If you grew up in a covered 12-foot hole in the Earth, and only had a laptop running the latest version of the Stable Diffusion AI image generator, then you would believe that there was no such thing as a woman engineer.
The U.S. Bureau of Labor Statistics shows that women are massively underrepresented in the engineering field, but averages from 2018 show that women make up around a fifth of people in engineering professions. But if you use Stable Diffusion to display an “engineer” all of them are men. If Stable Diffusion matched reality, then out of nine images based on a prompt “engineer,” 1.8 of those images should display women.
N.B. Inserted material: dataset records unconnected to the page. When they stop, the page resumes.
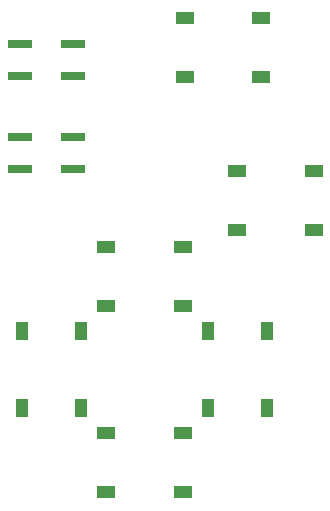
<source format=gtp>
%TF.GenerationSoftware,KiCad,Pcbnew,(5.1.10)-1*%
%TF.CreationDate,2021-07-07T23:01:47-07:00*%
%TF.ProjectId,tactileAGB,74616374-696c-4654-9147-422e6b696361,1.0*%
%TF.SameCoordinates,Original*%
%TF.FileFunction,Paste,Top*%
%TF.FilePolarity,Positive*%
%FSLAX46Y46*%
G04 Gerber Fmt 4.6, Leading zero omitted, Abs format (unit mm)*
G04 Created by KiCad (PCBNEW (5.1.10)-1) date 2021-07-07 23:01:47*
%MOMM*%
%LPD*%
G01*
G04 APERTURE LIST*
%ADD10R,1.500000X1.100000*%
%ADD11R,1.100000X1.500000*%
%ADD12R,2.000000X0.650000*%
G04 APERTURE END LIST*
D10*
%TO.C,A*%
X76240190Y-26422502D03*
X82740190Y-26422502D03*
X82740190Y-31422502D03*
X76240190Y-31422502D03*
%TD*%
%TO.C,B*%
X87175038Y-44355793D03*
X80675038Y-44355793D03*
X80675038Y-39355793D03*
X87175038Y-39355793D03*
%TD*%
%TO.C,\u2191*%
X69597007Y-61573175D03*
X76097007Y-61573175D03*
X76097007Y-66573175D03*
X69597007Y-66573175D03*
%TD*%
D11*
%TO.C,\u2191*%
X67479507Y-52955675D03*
X67479507Y-59455675D03*
X62479507Y-59455675D03*
X62479507Y-52955675D03*
%TD*%
%TO.C,\u2191*%
X78214507Y-59455675D03*
X78214507Y-52955675D03*
X83214507Y-52955675D03*
X83214507Y-59455675D03*
%TD*%
D10*
%TO.C,\u2191*%
X76097007Y-50838175D03*
X69597007Y-50838175D03*
X69597007Y-45838175D03*
X76097007Y-45838175D03*
%TD*%
D12*
%TO.C,SELECT1*%
X66780000Y-31345000D03*
X62280000Y-31345000D03*
X62280000Y-28595000D03*
X66780000Y-28595000D03*
%TD*%
%TO.C,START1*%
X62280000Y-36473868D03*
X66780000Y-36473868D03*
X66780000Y-39223868D03*
X62280000Y-39223868D03*
%TD*%
M02*

</source>
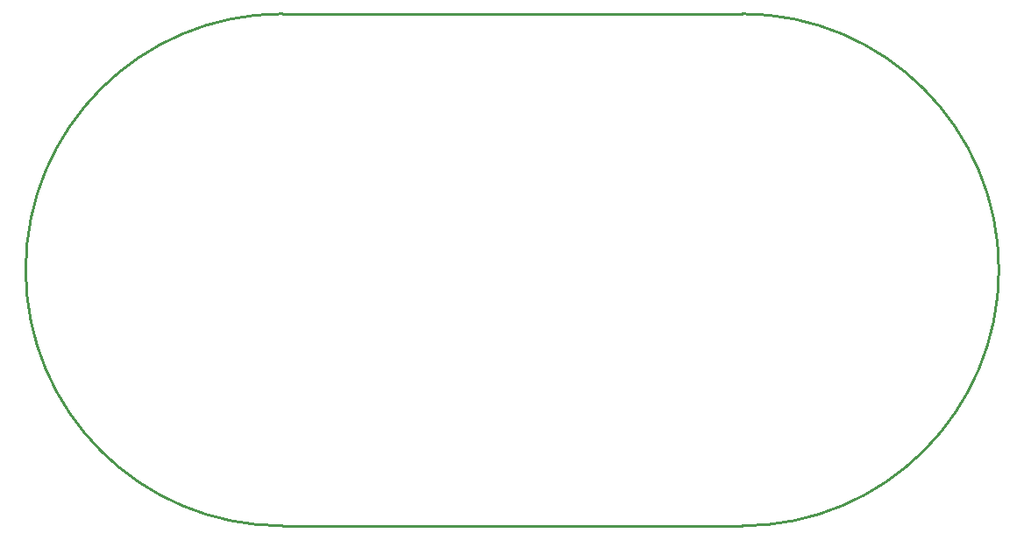
<source format=gbr>
G04 start of page 4 for group 2 idx 2 *
G04 Title: (unknown), outline *
G04 Creator: pcb 4.0.2 *
G04 CreationDate: Mon Feb 22 17:58:46 2021 UTC *
G04 For: ndholmes *
G04 Format: Gerber/RS-274X *
G04 PCB-Dimensions (mil): 4500.00 2500.00 *
G04 PCB-Coordinate-Origin: lower left *
%MOIN*%
%FSLAX25Y25*%
%LNOUTLINE*%
%ADD34C,0.0100*%
G54D34*X125000Y222500D02*X300000D01*
Y27500D02*X125000D01*
X125000Y222500D02*G75*G03X125000Y27500I0J-97500D01*G01*
X300000D02*G75*G03X300000Y222500I0J97500D01*G01*
M02*

</source>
Artificial intelligence researcher for Hugging Face, Sasha Luccioni, created a simple tool that offers perhaps the most effective way to show biases in the machine learning model that creates images. The Stable Diffusion Explorer shows what the AI image generator thinks is an “ambitious CEO” versus a “supportive CEO.” That former descriptor will get the generator to show a diverse host of men in various black and blue suits. The latter descriptor displays an equal number of both women and men.
The topic of AI image bias is nothing new, but questions of just how bad it is has been relatively unexplored, especially as OpenAI’s DALL-E 2 first went into its limited beta earlier this year. In April, OpenAI published a Risks and Limitations document noting their system can reinforce stereotypes. Their system produced images that overrepresented white-passing people and images often representative of the west, such as western-style weddings. They also showed how some prompts for “builder” would show male-centric while a “flight attendant” would be female-centric.
The company has previously said it was evaluating DALL-E 2’s biases, and after Gizmodo reached out, a spokesperson pointed to a July blog that proposed their system was growing better at producing images of diverse backgrounds.